Наконец он выдохся и опустил дубок. Поблизости уже никого не оставалось, и лишь несколько темных фигурок, суетливо дергая ручками и то и дело падая, убегало по гладкому льду куда-то вверх по течению Истира, в ту сторону, откуда он пришел. Громобою было отчаянно жарко, все тело пылало горячим паром; распахнув кожух и сбросив на лед шапку, он рукавицей вытирал мокрый лоб.
Он остался совсем один: вокруг было тихо, белый лед был усеян темными телами в самых нелепых положениях – искореженных, избитых. Возле них лед был залит красным – как соком из раздавленных ягод.
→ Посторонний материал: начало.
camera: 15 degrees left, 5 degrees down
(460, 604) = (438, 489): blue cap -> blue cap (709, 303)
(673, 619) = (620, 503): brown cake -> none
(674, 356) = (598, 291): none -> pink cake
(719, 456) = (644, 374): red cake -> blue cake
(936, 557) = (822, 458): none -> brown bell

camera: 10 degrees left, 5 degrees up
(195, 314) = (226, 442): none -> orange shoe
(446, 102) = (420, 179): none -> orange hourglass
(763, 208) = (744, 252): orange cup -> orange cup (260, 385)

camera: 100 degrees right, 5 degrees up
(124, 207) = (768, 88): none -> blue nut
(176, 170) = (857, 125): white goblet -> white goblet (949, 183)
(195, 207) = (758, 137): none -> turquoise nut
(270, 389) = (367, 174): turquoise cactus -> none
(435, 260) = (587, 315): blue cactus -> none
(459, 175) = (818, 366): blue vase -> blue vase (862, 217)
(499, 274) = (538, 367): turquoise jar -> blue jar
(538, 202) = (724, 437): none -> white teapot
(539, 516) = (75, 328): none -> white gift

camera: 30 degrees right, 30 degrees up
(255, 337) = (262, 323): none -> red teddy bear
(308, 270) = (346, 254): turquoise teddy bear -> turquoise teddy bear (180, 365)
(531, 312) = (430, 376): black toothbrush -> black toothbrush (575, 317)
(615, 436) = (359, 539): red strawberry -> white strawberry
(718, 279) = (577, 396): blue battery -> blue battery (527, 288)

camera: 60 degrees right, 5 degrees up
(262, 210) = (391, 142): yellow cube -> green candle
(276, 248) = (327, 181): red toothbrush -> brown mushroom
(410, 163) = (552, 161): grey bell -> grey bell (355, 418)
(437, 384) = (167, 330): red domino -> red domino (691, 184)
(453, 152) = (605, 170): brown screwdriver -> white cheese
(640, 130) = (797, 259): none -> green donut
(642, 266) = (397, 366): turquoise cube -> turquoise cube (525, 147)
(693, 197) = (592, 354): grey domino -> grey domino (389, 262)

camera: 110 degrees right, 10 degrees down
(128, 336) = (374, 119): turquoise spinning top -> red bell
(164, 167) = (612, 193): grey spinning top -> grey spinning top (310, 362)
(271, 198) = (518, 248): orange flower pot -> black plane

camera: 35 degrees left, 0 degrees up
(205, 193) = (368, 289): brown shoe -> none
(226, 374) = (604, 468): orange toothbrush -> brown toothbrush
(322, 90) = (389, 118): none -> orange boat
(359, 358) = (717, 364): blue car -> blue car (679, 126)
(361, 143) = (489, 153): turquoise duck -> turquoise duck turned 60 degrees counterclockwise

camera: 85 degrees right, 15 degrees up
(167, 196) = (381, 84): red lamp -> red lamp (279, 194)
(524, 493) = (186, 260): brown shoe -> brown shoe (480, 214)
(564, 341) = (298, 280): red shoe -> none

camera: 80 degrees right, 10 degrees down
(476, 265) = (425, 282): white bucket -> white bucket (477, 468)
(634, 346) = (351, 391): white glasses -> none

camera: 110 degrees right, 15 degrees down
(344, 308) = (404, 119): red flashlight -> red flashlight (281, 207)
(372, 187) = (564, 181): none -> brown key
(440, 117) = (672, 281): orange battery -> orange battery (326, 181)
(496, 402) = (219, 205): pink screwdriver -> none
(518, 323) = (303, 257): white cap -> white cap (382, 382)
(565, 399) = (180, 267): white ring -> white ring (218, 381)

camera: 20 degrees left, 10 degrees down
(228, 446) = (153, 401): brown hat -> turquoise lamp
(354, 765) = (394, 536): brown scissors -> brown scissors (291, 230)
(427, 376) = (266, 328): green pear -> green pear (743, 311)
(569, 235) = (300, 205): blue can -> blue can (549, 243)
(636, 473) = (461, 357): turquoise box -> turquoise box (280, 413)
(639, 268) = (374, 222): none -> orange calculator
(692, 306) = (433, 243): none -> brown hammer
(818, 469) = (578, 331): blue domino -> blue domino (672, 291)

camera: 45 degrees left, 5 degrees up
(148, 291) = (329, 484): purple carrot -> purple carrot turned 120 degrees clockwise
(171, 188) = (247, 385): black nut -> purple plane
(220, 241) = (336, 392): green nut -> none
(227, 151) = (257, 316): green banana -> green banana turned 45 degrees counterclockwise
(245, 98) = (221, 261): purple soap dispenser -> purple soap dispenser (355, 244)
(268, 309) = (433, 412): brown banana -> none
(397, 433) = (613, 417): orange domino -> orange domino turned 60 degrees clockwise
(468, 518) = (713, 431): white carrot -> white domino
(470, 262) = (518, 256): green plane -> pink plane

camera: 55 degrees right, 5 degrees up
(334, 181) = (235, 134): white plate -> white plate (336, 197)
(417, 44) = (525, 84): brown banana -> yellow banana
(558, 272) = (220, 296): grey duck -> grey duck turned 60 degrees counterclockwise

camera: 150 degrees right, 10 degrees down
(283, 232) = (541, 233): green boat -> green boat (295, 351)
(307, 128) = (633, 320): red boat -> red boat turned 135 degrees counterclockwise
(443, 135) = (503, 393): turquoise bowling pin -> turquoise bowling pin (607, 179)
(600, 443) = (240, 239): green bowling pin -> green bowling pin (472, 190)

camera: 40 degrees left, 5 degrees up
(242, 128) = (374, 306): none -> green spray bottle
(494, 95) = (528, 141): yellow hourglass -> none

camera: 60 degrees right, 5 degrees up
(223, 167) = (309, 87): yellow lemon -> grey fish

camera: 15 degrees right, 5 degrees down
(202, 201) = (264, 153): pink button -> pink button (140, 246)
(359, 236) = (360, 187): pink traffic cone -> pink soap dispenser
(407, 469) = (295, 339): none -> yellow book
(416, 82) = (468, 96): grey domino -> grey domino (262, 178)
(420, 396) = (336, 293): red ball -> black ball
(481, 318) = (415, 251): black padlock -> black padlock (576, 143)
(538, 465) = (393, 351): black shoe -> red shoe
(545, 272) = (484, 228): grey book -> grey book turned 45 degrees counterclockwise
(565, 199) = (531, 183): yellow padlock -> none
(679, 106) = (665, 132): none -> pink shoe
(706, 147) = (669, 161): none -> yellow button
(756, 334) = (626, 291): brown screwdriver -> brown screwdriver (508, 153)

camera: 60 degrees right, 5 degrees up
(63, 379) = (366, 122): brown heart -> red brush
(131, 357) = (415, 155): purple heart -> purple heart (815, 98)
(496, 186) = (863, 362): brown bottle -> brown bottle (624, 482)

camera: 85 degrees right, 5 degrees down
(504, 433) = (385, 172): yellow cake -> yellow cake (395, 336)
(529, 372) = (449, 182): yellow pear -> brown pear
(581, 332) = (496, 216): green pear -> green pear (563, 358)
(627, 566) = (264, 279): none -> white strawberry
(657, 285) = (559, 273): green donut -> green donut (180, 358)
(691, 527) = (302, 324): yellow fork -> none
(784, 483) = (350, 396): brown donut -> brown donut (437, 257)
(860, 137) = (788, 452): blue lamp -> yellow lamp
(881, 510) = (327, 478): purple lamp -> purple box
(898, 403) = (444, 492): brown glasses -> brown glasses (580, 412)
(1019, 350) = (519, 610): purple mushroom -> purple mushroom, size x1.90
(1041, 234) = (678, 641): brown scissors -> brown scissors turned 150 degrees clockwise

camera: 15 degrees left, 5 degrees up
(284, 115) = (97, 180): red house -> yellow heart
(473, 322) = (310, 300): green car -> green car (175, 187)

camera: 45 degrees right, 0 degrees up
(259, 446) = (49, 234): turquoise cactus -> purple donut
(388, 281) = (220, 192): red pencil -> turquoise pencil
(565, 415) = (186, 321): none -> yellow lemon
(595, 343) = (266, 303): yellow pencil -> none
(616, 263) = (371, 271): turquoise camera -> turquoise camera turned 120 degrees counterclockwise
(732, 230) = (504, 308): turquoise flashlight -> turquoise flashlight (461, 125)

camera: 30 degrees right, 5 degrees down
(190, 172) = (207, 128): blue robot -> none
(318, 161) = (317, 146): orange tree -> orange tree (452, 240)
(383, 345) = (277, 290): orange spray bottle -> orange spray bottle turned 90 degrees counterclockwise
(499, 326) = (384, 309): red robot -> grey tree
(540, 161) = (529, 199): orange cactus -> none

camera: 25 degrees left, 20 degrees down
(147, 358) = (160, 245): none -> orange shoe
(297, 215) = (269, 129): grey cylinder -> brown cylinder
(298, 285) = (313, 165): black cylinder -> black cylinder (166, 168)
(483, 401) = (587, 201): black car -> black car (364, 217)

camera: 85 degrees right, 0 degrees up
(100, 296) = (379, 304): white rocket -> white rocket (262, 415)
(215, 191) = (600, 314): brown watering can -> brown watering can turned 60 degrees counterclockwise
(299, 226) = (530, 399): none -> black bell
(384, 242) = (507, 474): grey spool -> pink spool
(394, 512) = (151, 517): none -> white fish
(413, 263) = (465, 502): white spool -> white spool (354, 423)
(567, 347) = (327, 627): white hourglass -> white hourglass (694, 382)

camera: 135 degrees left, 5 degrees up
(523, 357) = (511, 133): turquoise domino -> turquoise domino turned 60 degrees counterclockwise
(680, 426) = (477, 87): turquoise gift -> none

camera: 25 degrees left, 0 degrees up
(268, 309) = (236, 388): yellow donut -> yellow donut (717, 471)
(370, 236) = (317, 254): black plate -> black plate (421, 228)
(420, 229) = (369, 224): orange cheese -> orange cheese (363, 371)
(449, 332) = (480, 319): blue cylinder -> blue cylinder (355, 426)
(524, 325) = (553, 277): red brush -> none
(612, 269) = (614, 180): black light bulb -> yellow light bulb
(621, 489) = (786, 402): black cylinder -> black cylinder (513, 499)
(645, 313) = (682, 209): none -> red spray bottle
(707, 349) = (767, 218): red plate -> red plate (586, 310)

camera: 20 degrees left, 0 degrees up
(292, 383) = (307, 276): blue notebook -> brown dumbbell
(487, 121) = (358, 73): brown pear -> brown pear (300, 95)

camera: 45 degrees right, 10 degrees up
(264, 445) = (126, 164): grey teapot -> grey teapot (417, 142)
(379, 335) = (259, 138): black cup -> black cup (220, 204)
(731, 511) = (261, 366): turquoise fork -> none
Вдруг одна из ближайших «ягод» застонала. Громобой опомнился: с него спал тяжелый кровавый хмель, и он осознал, что натворил.
От ужаса волосы шевельнулись на голове и стало холодно. Дрожащими руками Громобой запахнул кожух, кое-как завязал пояс каким-то нелепым узлом и поднял со снега шапку. Шапка и рукавицы казались насквозь мокрыми и надевать их не хотелось. Громобой безотчетно сунул их за пазуху, не сводя глаз с ближайших к нему тел.
Что же ты натворил… рыжий медведь! Его все сильнее бил озноб, все яснее делалось, что он только что поубивал два или три десятка человек… Передавил, как муравьев… Но это же не муравьи, люди… Хотелось скорее очнуться от этого дурного сна; Громобой пытался понять, как это вышло, но почти ничего не помнил. Какая-то злобная нечисть в беспамятстве занесла его на этот берег и бросила возле накиданных мертвых тел, чтобы он принял все это за дело своих рук… Тяжесть многократной человеческой смерти черной волной разлилась над рекой и навалилась на него, дышать стало трудно, словно камень лег на грудь. Тянуло сказать кому-то: «Я не хотел!» Громобой смотрел на дубовый ствол, валявшийся под ногами, и следы крови на коре ужасали его, бросали в дрожь.
Не хотел… Он даже не мог понять, как это получилось. Что такое вдруг проснулось в нем и толкнуло убивать всех подряд? Да, они сами начали… Но десятки убитых оставались десятками убитых, Громобой не верил в дело своих рук и сам себе казался жуток, дик, чужд… Снова и снова он старался вытереть о подол кожуха свои руки, хотя на них следов крови не осталось, а дрожь не унималась, словно все эти мертвые духи вцепились в него невидимыми холодными зубами и рвут по жилочкам, по косточкам, по суставчикам, а он беззащитен – от нежити бревном не отмашешься… Как тогда, в Прямичеве, перед княжескими воротами… Но сейчас и буйство драки, и ужас перед содеянным были сильнее.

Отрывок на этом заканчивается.